“Part III: The Statement and the Archive”
Parts III-V of Archaeology of Knowledge, Foucault focuses on breaking down the key element of discursive formation: the statement.
The statement is “the atom of discourse” (80). He presents that the characteristics of the statement by explaining what statements are NOT. Statements are not logical propositions, sentences, or speech acts. They may take the form of these things but they are not these forms. The statement seems to be a slippery concept, but if it is viewed as a function:
it is a function of existence that properly belongs to signs and on the basis of which one may then decide, through analysis or intuition, whether or not they make sense, according to what rule they follow one another or are juxtaposed, of what they are the sign, and what sort of act is carried out by their formulation (oral or written)” (87).
In the next section Foucault presents the four characteristics of statements. The two characteristics that stood out to me were the relationship to the subject and material existence.
Relationship to Subject: The author and the subject of the statement are not the same. The subject of the statement is a particular function; however, this is not the same statement to statement. When I read this I immediately made the connection between author and subject, as if they were one in the same. However, the focus is not on who made the statement, but on the function of the statement in relation to the subject of the statement. This focus on relations between statement, subject, and author led me to the rhetorical situation. Foucault is presenting a complex relationship between the author and the subject that reminds me of the debate between Bitzer and Vatz. Where Bitzer and Vatz are caught in an Chicken-and-Egg debate about the relation of the author and the exigence, Foucault falls inline with Biesecker in that the relations are complex, dynamic, and interactive. The subject of a statement is “a particular, vacant place that may in fact be filled by different individuals” (95). This makes the connections dynamic and shifting.
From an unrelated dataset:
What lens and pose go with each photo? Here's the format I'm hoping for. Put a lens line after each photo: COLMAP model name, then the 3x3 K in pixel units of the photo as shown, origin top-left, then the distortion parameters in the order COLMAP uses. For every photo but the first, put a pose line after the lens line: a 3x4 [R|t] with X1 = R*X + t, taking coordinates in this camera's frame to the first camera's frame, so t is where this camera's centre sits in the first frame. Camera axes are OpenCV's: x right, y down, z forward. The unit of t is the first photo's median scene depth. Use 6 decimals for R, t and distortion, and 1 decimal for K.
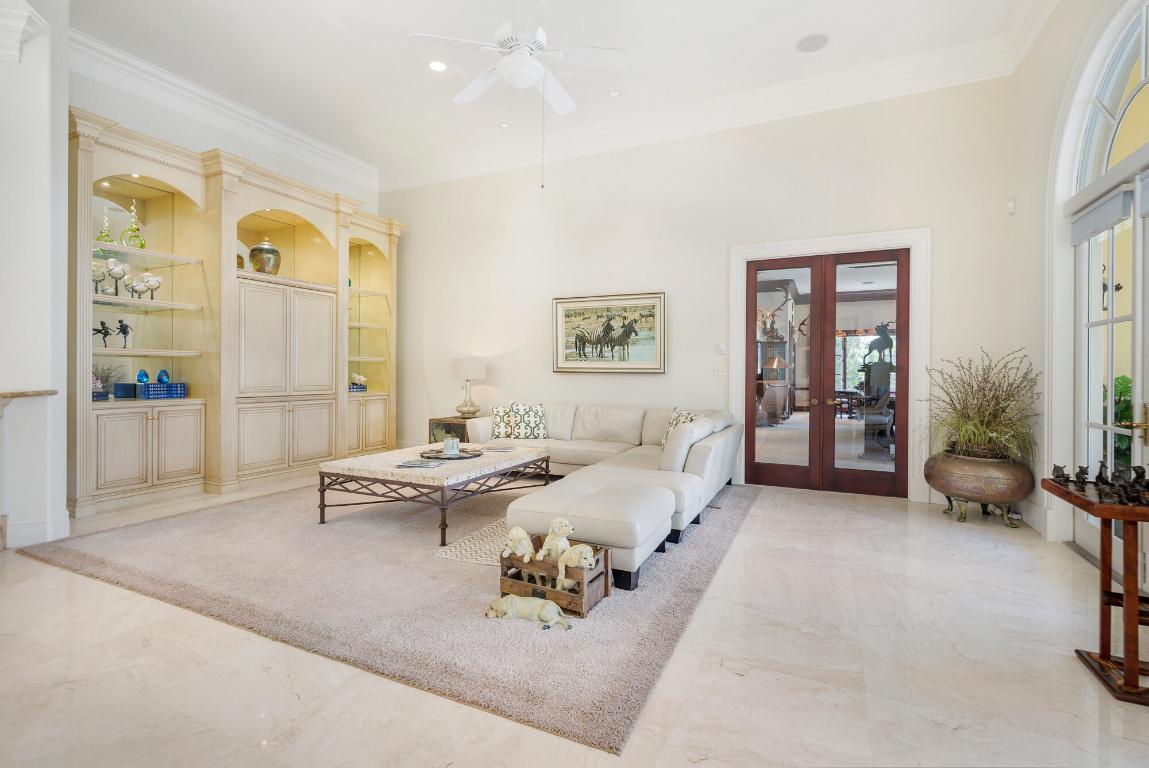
lens RADIAL K [[521.1, 0, 577.2], [0, 521.1, 377.9], [0, 0, 1]] dist [-0.001095, 0.000699]
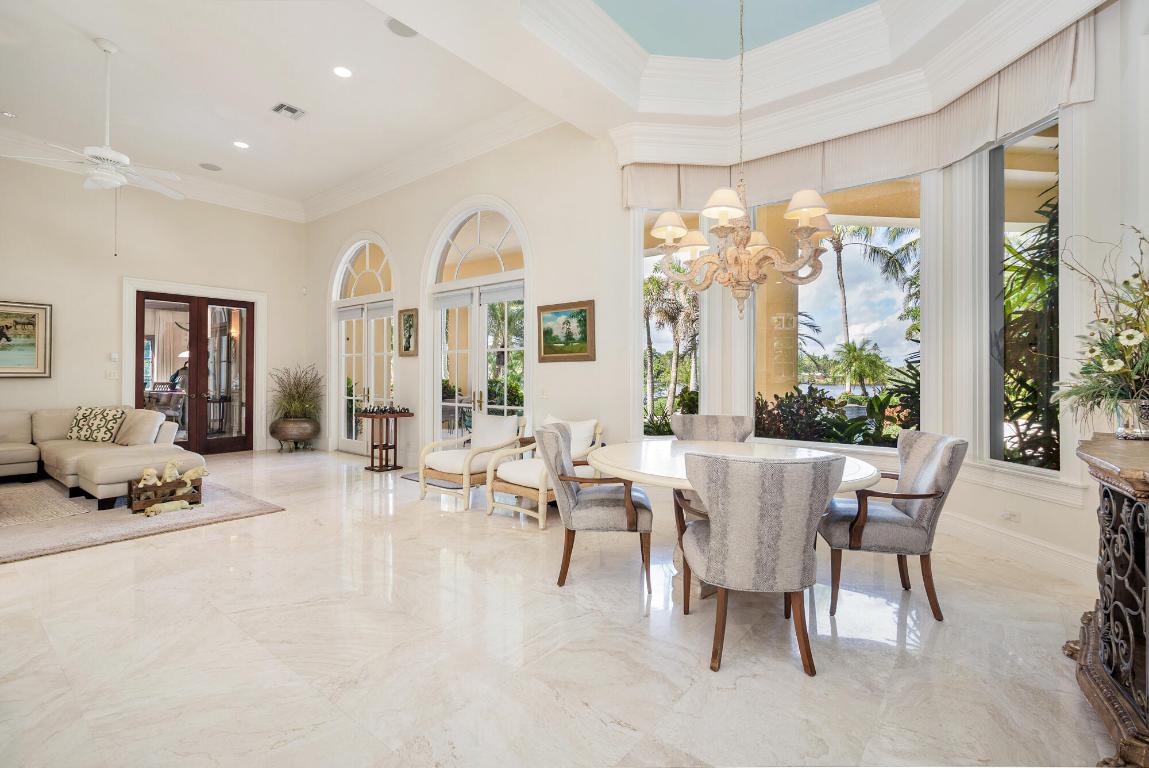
lens RADIAL K [[521.1, 0, 577.2], [0, 521.1, 377.9], [0, 0, 1]] dist [-0.001095, 0.000699]
pose [[0.208885, -0.021127, 0.977712, -0.785205], [-0.001300, 0.999760, 0.021881, -0.038700], [-0.977939, -0.005842, 0.208807, -0.379000]]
In regards to the material existence, statements have to be given through some material medium. When the material existence of the statement shifts the statement shifts, also. There are conditions and limits on the statement, such as the limits imposed by other statements. I interpreted the statement as being abstract; however, it does not have to be in a specific time and place. The statement being repeatable. The statement is presented as “specific and paradoxical object, but also as one of those objects that men produce, manipulate, use, transform, exchange, combine, decompose and recompose, and possibly destroy.” The statement operates in the space between the concrete and abstract. The two characteristics that I have focused on present the fixed nature of the subject. The statement is not bound to the abstract and it is not bound to the material form. The statement is repeatable but the enunciation is not.
Connections:
The repeatable materiality was interesting to me because it made me think of the ephemeral nature of Snap Chat and of the much of the information being shared today. Foucault presents that the statement “must have a substance, a support, a place, and a date [and] when these requisites change, it [the statement] too changes identity (101).”I mentioned this above with the idea that the statement is shifting and dynamic. The ability for statements to be repeated made me think of the how quickly information travels and how often information is reproduced in different mediums. If a statement is reproduced in a different mediums how does it change? The same message sent via traditional text and snap chat may have a different meaning or interpretation. On the other hand Snap Chat could be seen as an enunciation, as it is “an unrepeatable event.” The enunciation has “situated and dated uniqueness that is irreducible (101). Snap Chats are unrepeatable. Even if there is an attempt at repetition it is impossible for them to be the same.